Hans-Peter, you also pose an interesting question about full and empty with respect to Single Whip, Fan through the Back, etc. Alas, I have neither figured this one out nor heard a good theoretical explanation. I can think of no theory that accounts for the distribution of “full” and “empty” in the arms and legs in both High Pat on Horse with Thrusting Palm and Brush Left Knee. Similarly, the only way I know to do Pluck is with the main strength in the arm over the leg supporting my weight.
The only observations I have are that in all the postures that appear to violate the principle of an empty hand matching a full foot seem to involve opposing arm movements and a torso angled to the side, at least in Yang Zhenduo’s form. Of course, Repulse Monkey and Chop with Fist, which appear consistent with the general principle, also involve opposing arm movements and an angled torso. Again I remain puzzled and have abandoned this particular principle for the moment as a tool for “distinguishing full and empty.”
A further complication for me is that I have never heard a clear definition of what determines whether a hand or arm is “full/solid” or “empty.” Also, I recall somewhere in the classics about advice about when to attach to the “full” side or “empty” side of an opponent. Does this refer to the opponent’s legs or arms?

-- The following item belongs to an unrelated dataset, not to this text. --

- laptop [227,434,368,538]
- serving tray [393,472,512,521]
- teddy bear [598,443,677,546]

For distinguishing full and empty, I am currently relying on feeling the movement inherent in the various structures of the postures. As I understand it “distinguishing full and empty” primarily concerns avoiding stasis and lack of energy movement. For instance, in Fan through the Back, the hands and arms approximate a pulling structure similar to what one does in drawing a bow. At the end of Fan through the Back, the mind reaches for a different structure during the turn, like a tornado swirling clockwise into a big beach ball with compressive/expansive energy in front the chest. The left forearm bounces the opponent’s technique outward to the left and upward, and the right arm bounces the opponent’s other technique downward with the inner right forearm. The arms are roughly circular. As the pressure is relieved, the circle uncurls into another pulling structure for the back fist portion of Chop with Fist.

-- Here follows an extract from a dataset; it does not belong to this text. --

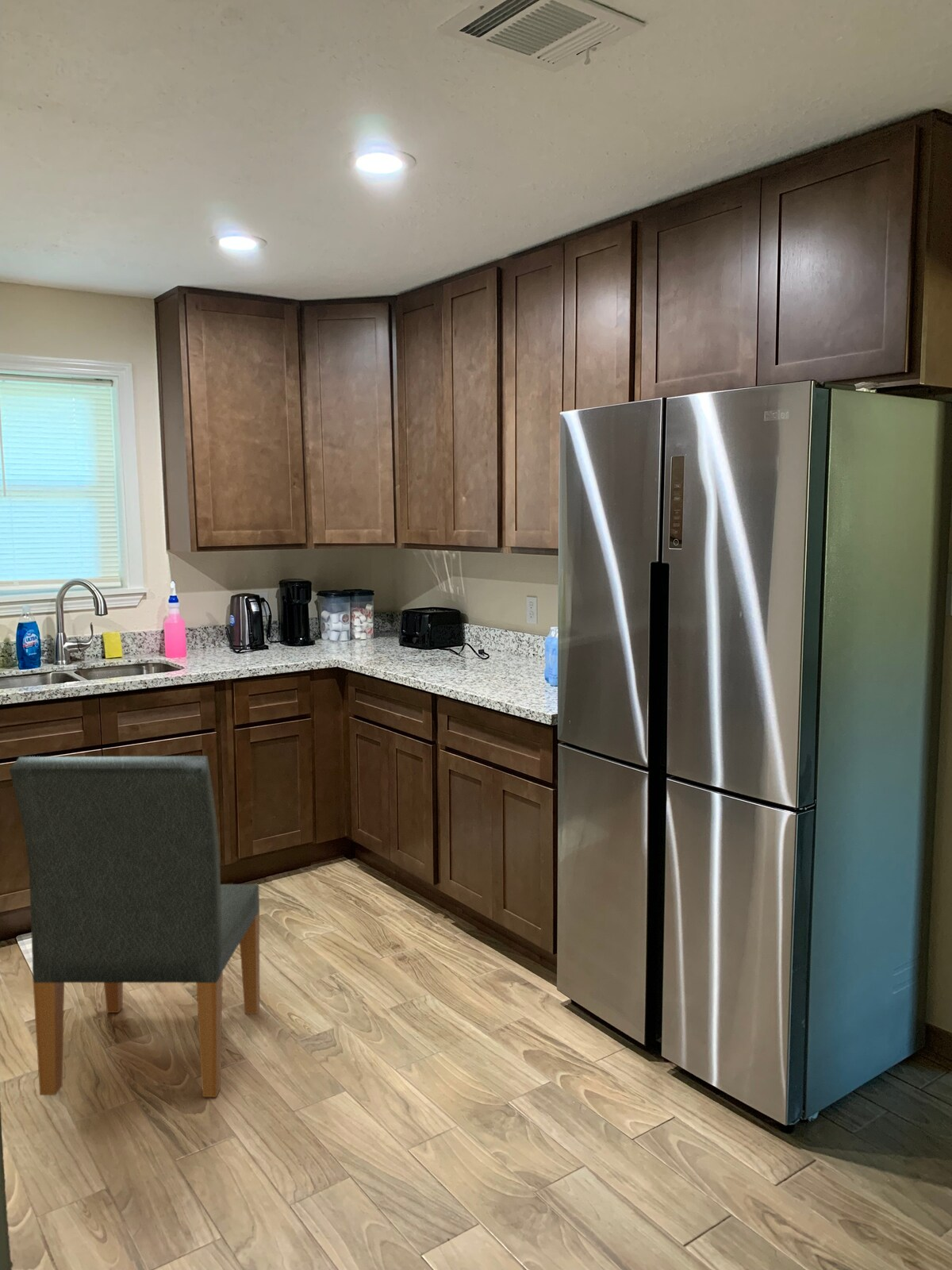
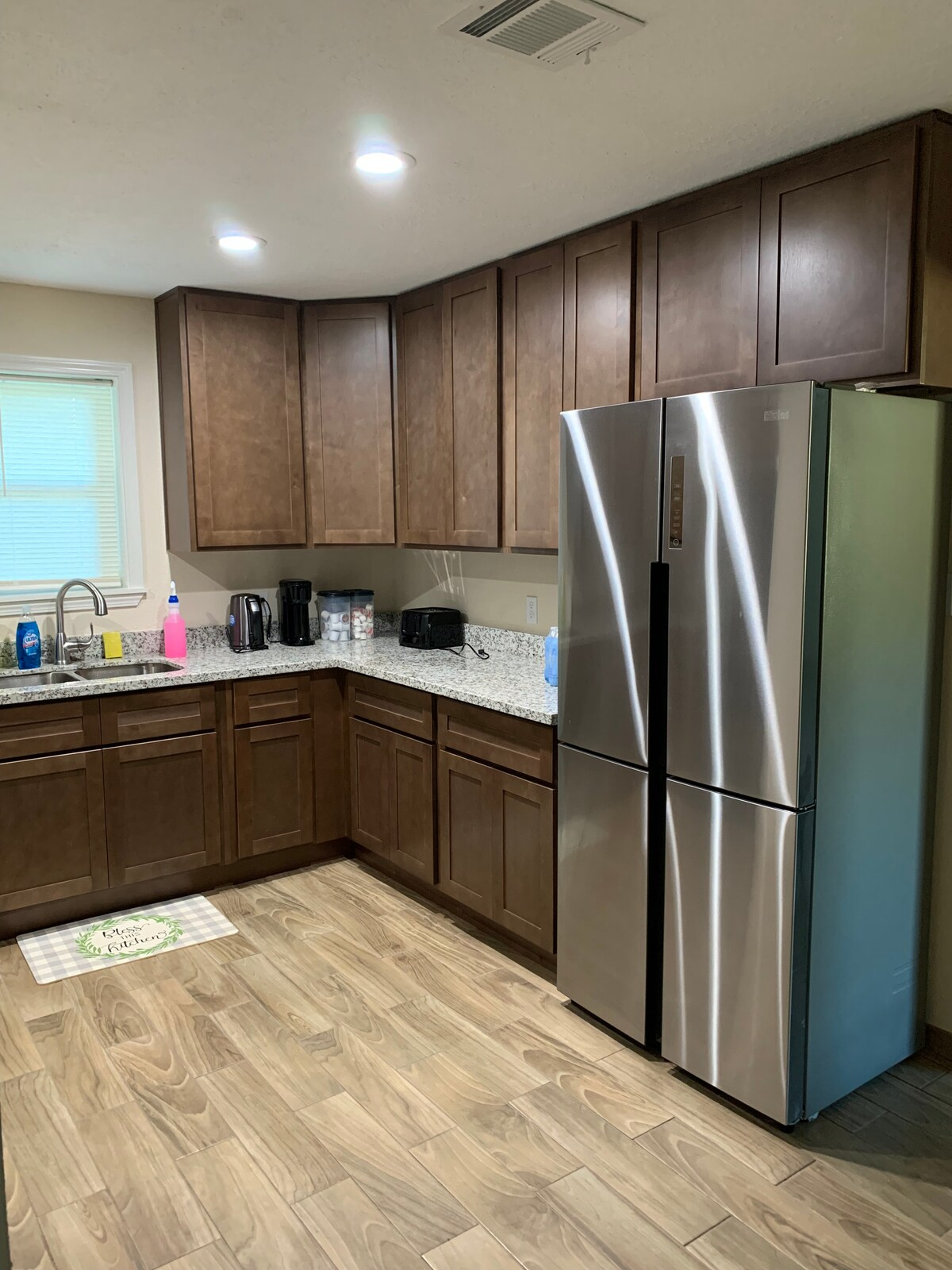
- dining chair [9,755,260,1098]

I apply this now to Pushing Hands by reasoning that if my own body is in dynamic equilibrium, forward and backward, left and right, etc. must be represented fully in my own body. I can incorporate the opponent’s energy into this equilibrium, but must retain the kernels of dynamic opposition within my own “energy” sphere. If, for example, I am both “forward” and “forward” or “left” and “left,” I can no longer circulate energy, I become static, and the opponent now controls one of the two kernels of my energy circuit and owns the keys to my equilibrium. If I have opposite qualities in my body, my opponent is always feeding energy into a moving circle or circuit.

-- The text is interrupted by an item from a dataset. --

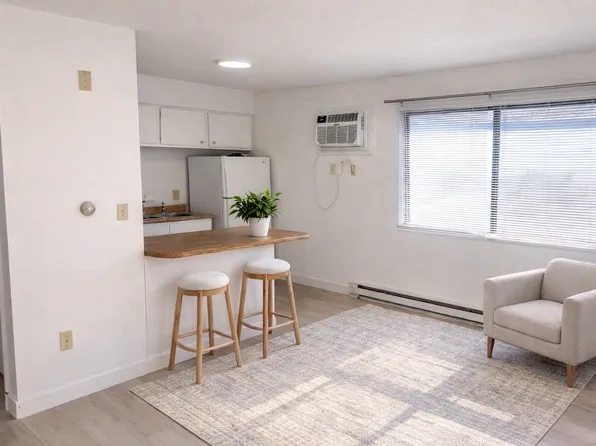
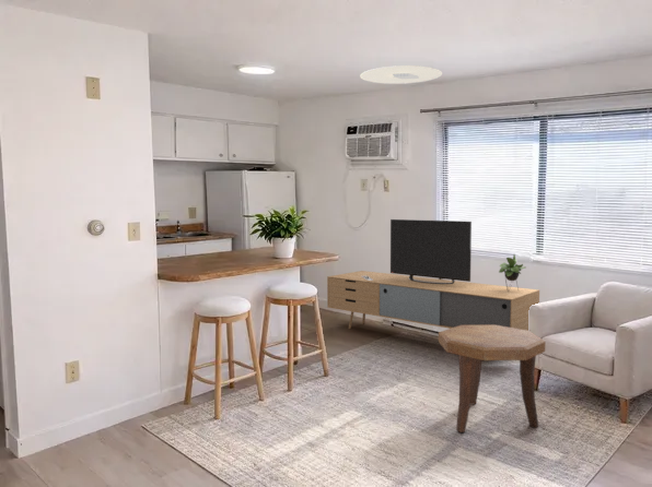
+ media console [326,218,540,331]
+ ceiling light [359,64,443,85]
+ side table [438,325,547,433]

If you have any better insights into “full” and “empty,” please share them.
In my question about applications in Grasp Sparrow’s Tail, I was asking specifically about the transition before and after Press, because I cannot come up with plausible movements of the opponent that match the form movement.
In one book I have, the application offered is that the opponent defeats your Press by shifting weight backward, moving the waist counterclockwise, and lifting the technique high with Ward Off. As the opponent then tries to shift forward and punch under his or her left arm to your midsection with his or her right fist, you then shift backward and guide the opponent’s left Ward Off arm in a backwards and downward circle to smother the punch. Using the opponent’s arm to smother his or her own technique sounds interesting, but sounds problematical against someone using a style of fighting that automatically chambers the passive arm, such as in Karate.
You seem to suggest that the opponent counters Press in some way that allows you to grasp his right wrist with your left hand and put your left palm on his right elbow. What is the opponent doing to allow this? Is he or she trying to Press with the right arm in Ward Off and the left palm thrusting? How does he or she counter the Push in a way that makes the beginning of the Single Whip transition meaningful?